Content Warning: This section of the guide includes discussion of child abuse, child death, mental illness, and death, including death by suicide.

“It was a wrong number that started it, the telephone ringing three times in the dead of night, and the voice on the other end asking for someone he was not.”


(Chapter 1, Page 3)

The first line of Chapter 1 introduces the motif of telephone calls, which are crucial to the plot development throughout the narrative. Additionally, it is the first example of pastiche, as it mimics the tone of many pulp detective novels and establishes the initial mystery element of Quinn’s story.

“What interested him about the stories he wrote was not their relation to the world but their relation to other stories.”


(Chapter 1, Page 7)

Quinn reflects on his love for the stories he reads and writes, particularly the way different stories interact with each other.
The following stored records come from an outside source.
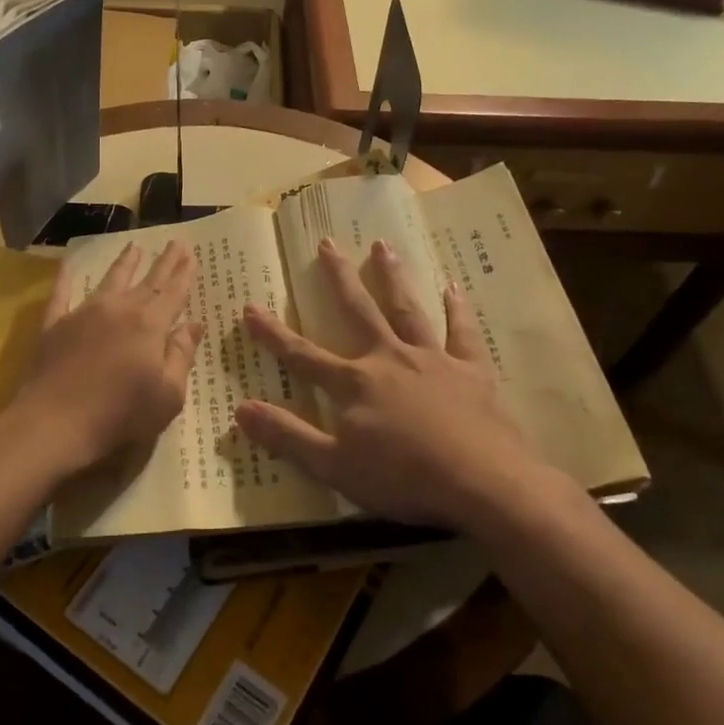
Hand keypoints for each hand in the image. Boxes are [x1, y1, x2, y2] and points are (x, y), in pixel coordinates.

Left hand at [6, 240, 203, 472]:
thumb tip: (192, 325)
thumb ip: (181, 356)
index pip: (172, 293)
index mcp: (149, 325)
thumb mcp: (168, 395)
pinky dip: (65, 279)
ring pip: (109, 281)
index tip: (190, 254)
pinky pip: (61, 295)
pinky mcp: (54, 326)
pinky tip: (68, 266)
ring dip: (124, 263)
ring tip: (134, 246)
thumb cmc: (120, 414)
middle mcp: (118, 309)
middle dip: (163, 262)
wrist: (54, 422)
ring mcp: (83, 314)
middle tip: (175, 242)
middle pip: (146, 281)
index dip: (183, 274)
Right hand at [235, 239, 583, 537]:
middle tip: (327, 242)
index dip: (273, 334)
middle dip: (340, 277)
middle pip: (359, 311)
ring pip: (407, 309)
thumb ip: (287, 436)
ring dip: (393, 277)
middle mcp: (390, 359)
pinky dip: (458, 309)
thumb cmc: (403, 478)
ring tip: (382, 246)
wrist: (483, 483)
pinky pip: (463, 332)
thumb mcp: (334, 466)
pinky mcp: (471, 370)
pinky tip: (453, 287)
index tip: (250, 306)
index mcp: (355, 383)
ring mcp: (433, 360)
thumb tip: (240, 409)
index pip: (302, 355)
His reflection underscores the intertextuality of the construction of narrative and identity and contributes to the postmodern literary techniques and the theme of Identity as Constructed and Contingent in the novella. Just as stories impact each other, they also impact the way he crafts his own identity.

“[I]t did not occur to him that he was going to show up for his appointment. Even that locution, his appointment, seemed odd to him. It wasn’t his appointment, it was Paul Auster’s. And who that person was he had no idea. Nevertheless, as time wore on he found himself doing a good imitation of a man preparing to go out.”


(Chapter 2, Page 12)

This passage is one example of the way Quinn experiences the fragmentary nature of his identity. Even before the events of the story have begun to impact him, he already views the various pieces of his identity as entirely separate entities, allowing him to observe “Paul Auster’s” actions from outside himself.